§ GIVEN DATA
BEGIN

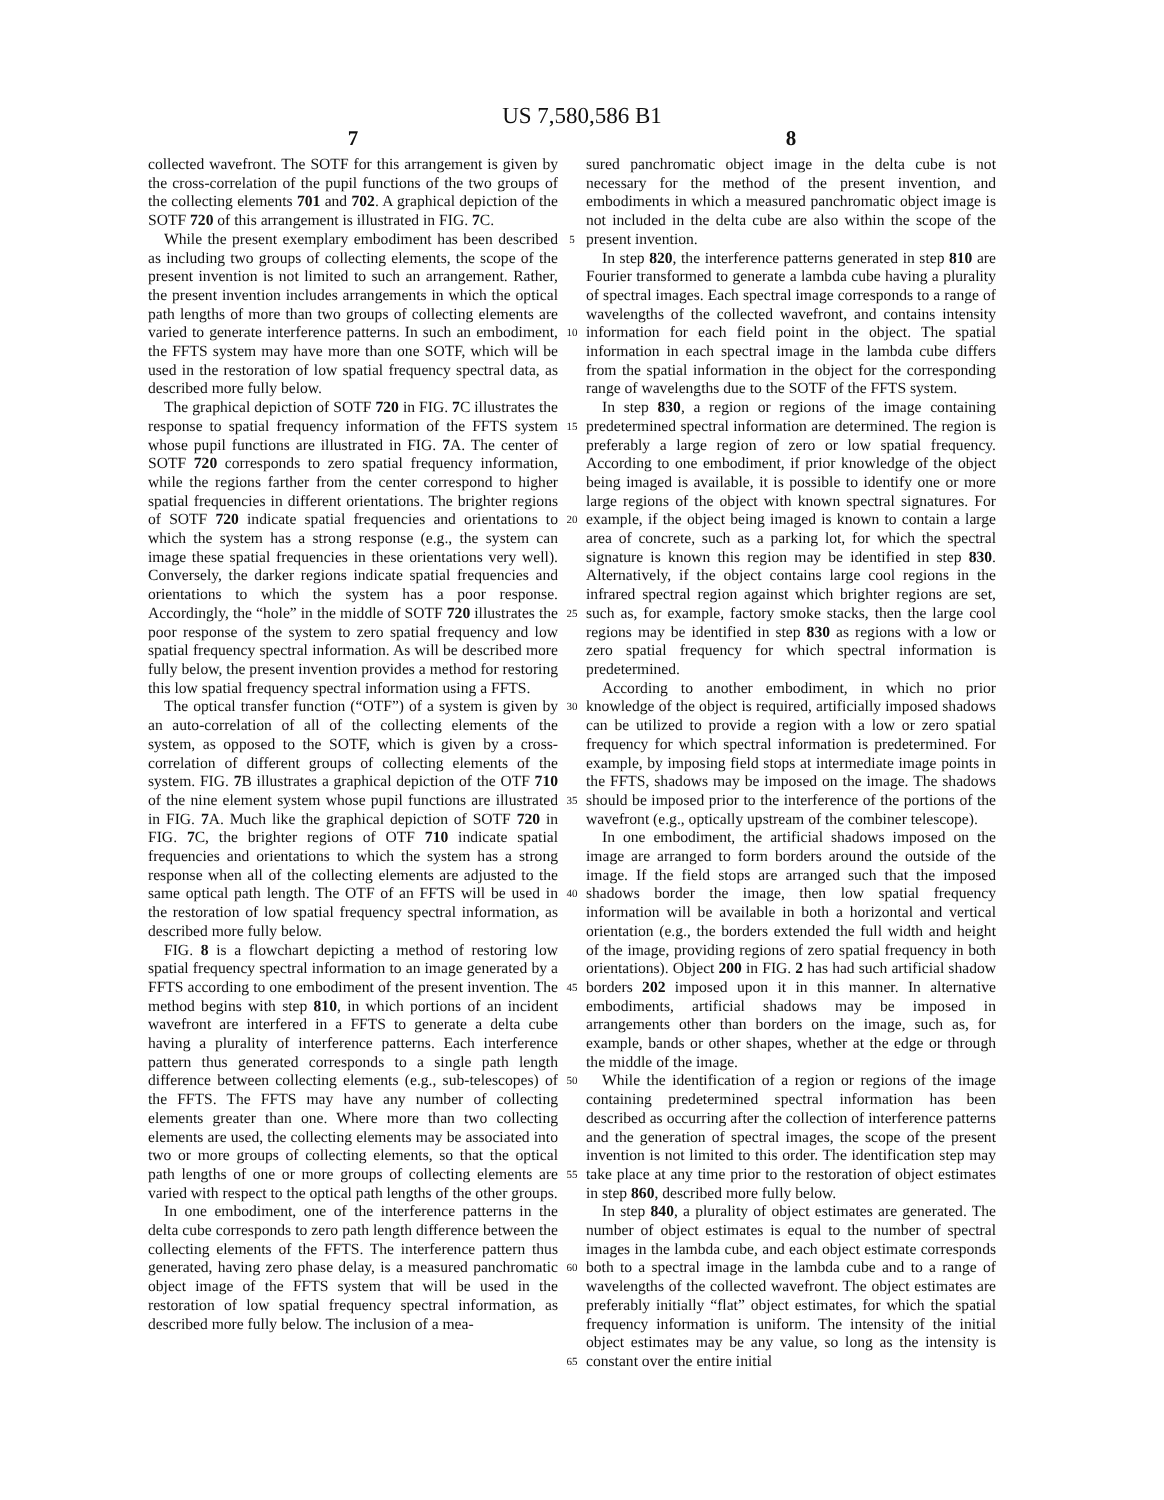US 7,580,586 B1
7
collected wavefront. The SOTF for this arrangement is given by the cross-correlation of the pupil functions of the two groups of the collecting elements 701 and 702. A graphical depiction of the SOTF 720 of this arrangement is illustrated in FIG. 7 C.
While the present exemplary embodiment has been described as including two groups of collecting elements, the scope of the present invention is not limited to such an arrangement. Rather, the present invention includes arrangements in which the optical path lengths of more than two groups of collecting elements are varied to generate interference patterns. In such an embodiment, the FFTS system may have more than one SOTF, which will be used in the restoration of low spatial frequency spectral data, as described more fully below.
The graphical depiction of SOTF 720 in FIG. 7 C illustrates the response to spatial frequency information of the FFTS system whose pupil functions are illustrated in FIG. 7 A. The center of SOTF 720 corresponds to zero spatial frequency information, while the regions farther from the center correspond to higher spatial frequencies in different orientations. The brighter regions of SOTF 720 indicate spatial frequencies and orientations to which the system has a strong response (e.g., the system can image these spatial frequencies in these orientations very well). Conversely, the darker regions indicate spatial frequencies and orientations to which the system has a poor response. Accordingly, the “hole” in the middle of SOTF 720 illustrates the poor response of the system to zero spatial frequency and low spatial frequency spectral information. As will be described more fully below, the present invention provides a method for restoring this low spatial frequency spectral information using a FFTS.
The optical transfer function (“OTF”) of a system is given by an auto-correlation of all of the collecting elements of the system, as opposed to the SOTF, which is given by a cross-correlation of different groups of collecting elements of the system. FIG. 7 B illustrates a graphical depiction of the OTF 710 of the nine element system whose pupil functions are illustrated in FIG. 7 A. Much like the graphical depiction of SOTF 720 in FIG. 7 C, the brighter regions of OTF 710 indicate spatial frequencies and orientations to which the system has a strong response when all of the collecting elements are adjusted to the same optical path length. The OTF of an FFTS will be used in the restoration of low spatial frequency spectral information, as described more fully below.
FIG. 8 is a flowchart depicting a method of restoring low spatial frequency spectral information to an image generated by a FFTS according to one embodiment of the present invention. The method begins with step 810, in which portions of an incident wavefront are interfered in a FFTS to generate a delta cube having a plurality of interference patterns. Each interference pattern thus generated corresponds to a single path length difference between collecting elements (e.g., sub-telescopes) of the FFTS. The FFTS may have any number of collecting elements greater than one. Where more than two collecting elements are used, the collecting elements may be associated into two or more groups of collecting elements, so that the optical path lengths of one or more groups of collecting elements are varied with respect to the optical path lengths of the other groups.
In one embodiment, one of the interference patterns in the delta cube corresponds to zero path length difference between the collecting elements of the FFTS. The interference pattern thus generated, having zero phase delay, is a measured panchromatic object image of the FFTS system that will be used in the restoration of low spatial frequency spectral information, as described more fully below. The inclusion of a mea-
5
10
15
20
25
30
35
40
45
50
55
60
65
8
sured panchromatic object image in the delta cube is not necessary for the method of the present invention, and embodiments in which a measured panchromatic object image is not included in the delta cube are also within the scope of the present invention.
In step 820, the interference patterns generated in step 810 are Fourier transformed to generate a lambda cube having a plurality of spectral images. Each spectral image corresponds to a range of wavelengths of the collected wavefront, and contains intensity information for each field point in the object. The spatial information in each spectral image in the lambda cube differs from the spatial information in the object for the corresponding range of wavelengths due to the SOTF of the FFTS system.
In step 830, a region or regions of the image containing predetermined spectral information are determined. The region is preferably a large region of zero or low spatial frequency. According to one embodiment, if prior knowledge of the object being imaged is available, it is possible to identify one or more large regions of the object with known spectral signatures. For example, if the object being imaged is known to contain a large area of concrete, such as a parking lot, for which the spectral signature is known this region may be identified in step 830. Alternatively, if the object contains large cool regions in the infrared spectral region against which brighter regions are set, such as, for example, factory smoke stacks, then the large cool regions may be identified in step 830 as regions with a low or zero spatial frequency for which spectral information is predetermined.
According to another embodiment, in which no prior knowledge of the object is required, artificially imposed shadows can be utilized to provide a region with a low or zero spatial frequency for which spectral information is predetermined. For example, by imposing field stops at intermediate image points in the FFTS, shadows may be imposed on the image. The shadows should be imposed prior to the interference of the portions of the wavefront (e.g., optically upstream of the combiner telescope).
In one embodiment, the artificial shadows imposed on the image are arranged to form borders around the outside of the image. If the field stops are arranged such that the imposed shadows border the image, then low spatial frequency information will be available in both a horizontal and vertical orientation (e.g., the borders extended the full width and height of the image, providing regions of zero spatial frequency in both orientations). Object 200 in FIG. 2 has had such artificial shadow borders 202 imposed upon it in this manner. In alternative embodiments, artificial shadows may be imposed in arrangements other than borders on the image, such as, for example, bands or other shapes, whether at the edge or through the middle of the image.
While the identification of a region or regions of the image containing predetermined spectral information has been described as occurring after the collection of interference patterns and the generation of spectral images, the scope of the present invention is not limited to this order. The identification step may take place at any time prior to the restoration of object estimates in step 860, described more fully below.
In step 840, a plurality of object estimates are generated. The number of object estimates is equal to the number of spectral images in the lambda cube, and each object estimate corresponds both to a spectral image in the lambda cube and to a range of wavelengths of the collected wavefront. The object estimates are preferably initially “flat” object estimates, for which the spatial frequency information is uniform. The intensity of the initial object estimates may be any value, so long as the intensity is constant over the entire initial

END

§ BRIEF
Show the lines of the records that include the string "imposed".

§ TASK OUTPUT
According to another embodiment, in which no prior knowledge of the object is required, artificially imposed shadows can be utilized to provide a region with a low or zero spatial frequency for which spectral information is predetermined. For example, by imposing field stops at intermediate image points in the FFTS, shadows may be imposed on the image. The shadows should be imposed prior to the interference of the portions of the wavefront (e.g., optically upstream of the combiner telescope).
In one embodiment, the artificial shadows imposed on the image are arranged to form borders around the outside of the image. If the field stops are arranged such that the imposed shadows border the image, then low spatial frequency information will be available in both a horizontal and vertical orientation (e.g., the borders extended the full width and height of the image, providing regions of zero spatial frequency in both orientations). Object 200 in FIG. 2 has had such artificial shadow borders 202 imposed upon it in this manner. In alternative embodiments, artificial shadows may be imposed in arrangements other than borders on the image, such as, for example, bands or other shapes, whether at the edge or through the middle of the image.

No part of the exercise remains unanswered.